Fight Club was widely panned upon release, and no wonder. This is one of the most subversive major studio films of all time, intelligently deconstructing modern film and the entertainment/distraction industry in general. Fight Club's heroes blow up the headquarters of credit card companies (!) in a decidedly unapologetic way...not really the message our Feudal Lords wish us to ponder while being entertained. Why not buy a copy on your Mastercard just for kicks, but whatever you do don't burn it for everyone you know just because the message of this film is more important than making money for the system this flick slams at every turn.

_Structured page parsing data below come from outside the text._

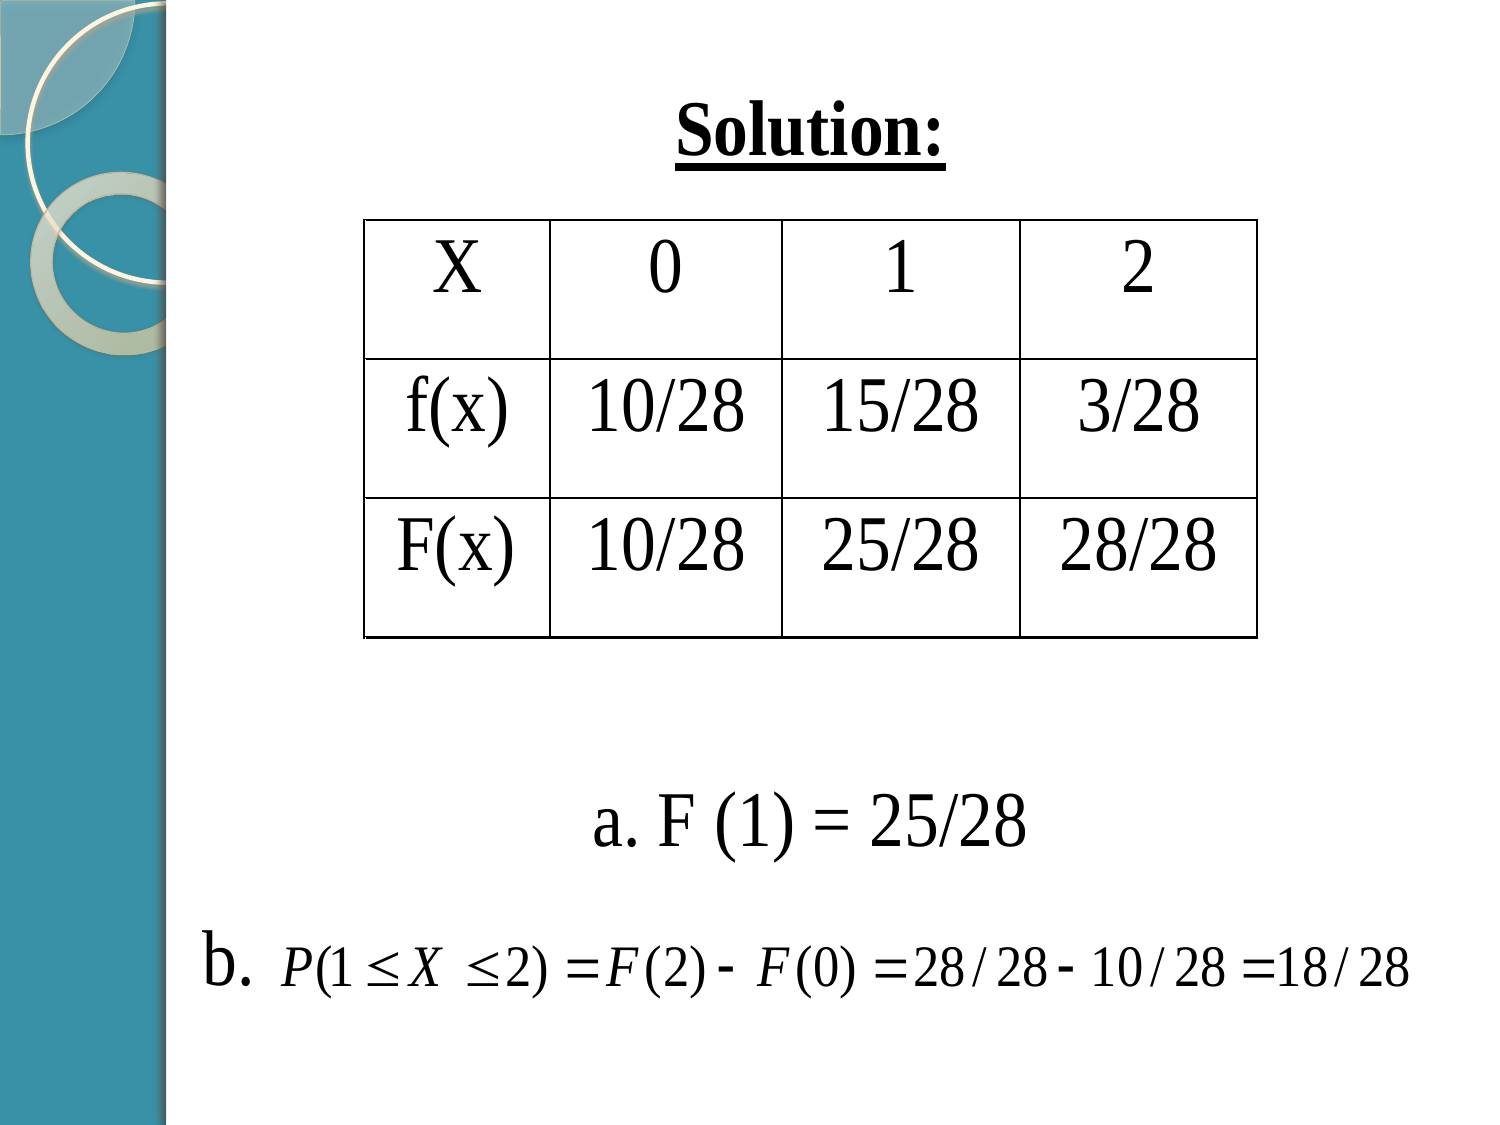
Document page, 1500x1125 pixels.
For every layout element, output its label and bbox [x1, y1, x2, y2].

text_box [0, 81, 1500, 1055]
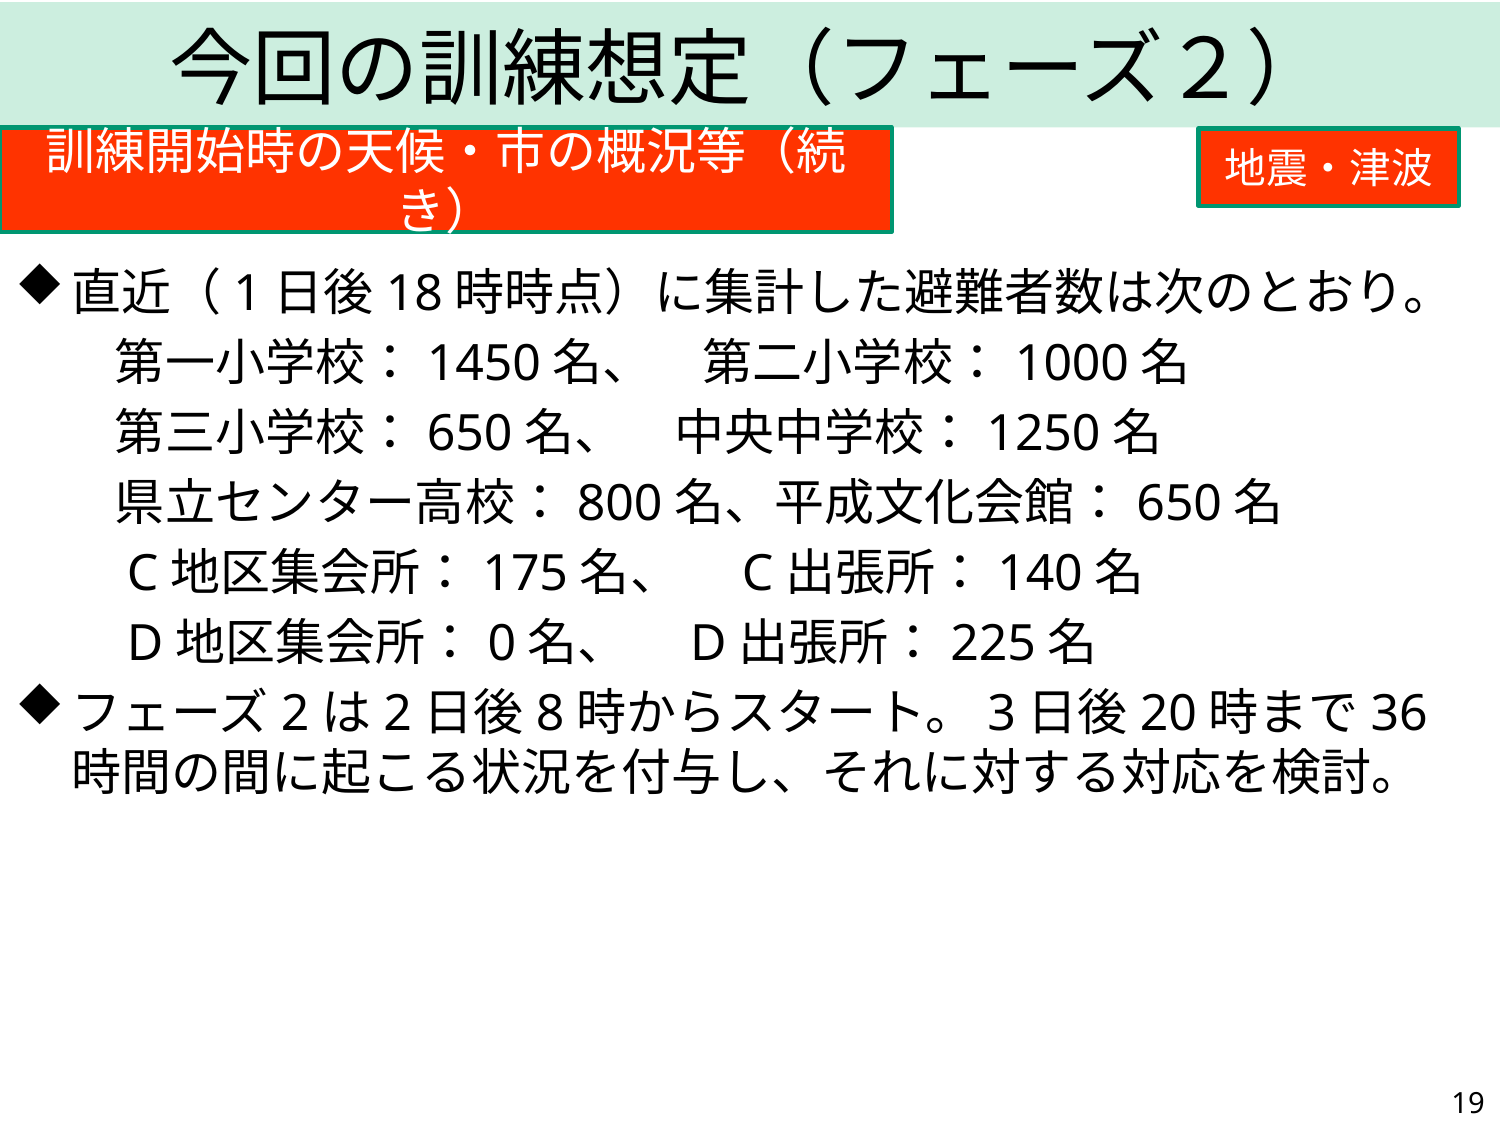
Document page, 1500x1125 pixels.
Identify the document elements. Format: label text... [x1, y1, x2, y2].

text_box 地震・津波 [1196, 126, 1461, 208]
list 直近（1日後18時時点）に集計した避難者数は次のとおり。 第一小学校：1450名、 第二小学校：1000名 第三小学校：650名、 中央中学校：1250名 県立センター高校：800名、平成文化会館：650名 C地区集会所：175名、 C出張所：140名 D地区集会所：0名、 D出張所：225名 フェーズ2は2日後8時からスタート。3日後20時まで36時間の間に起こる状況を付与し、それに対する対応を検討。 [0, 252, 1500, 1024]
slide_number 18 [1187, 1077, 1500, 1123]
text_box 訓練開始時の天候・市の概況等（続き） [0, 125, 894, 234]
text_box 今回の訓練想定（フェーズ２） [0, 2, 1500, 128]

So many hidden details, so much black humor (the Ikea lifestyle catalog scene is brilliant), three excellent lead performances, tremendous writing (Palahniuk must have been thrilled with the adaptation), a wild score, state of the art editing, sets, and direction, and so much more.
But, and this can not be overstated, you absolutely have to see it twice; the second viewing is a completely different animal, and will make you realize how thoroughly manipulated we are by modern culture, no matter how above and beyond it we think we may be.
For a culture constantly and adoringly staring up its own ahole, Fight Club is a satisfyingly violent enema.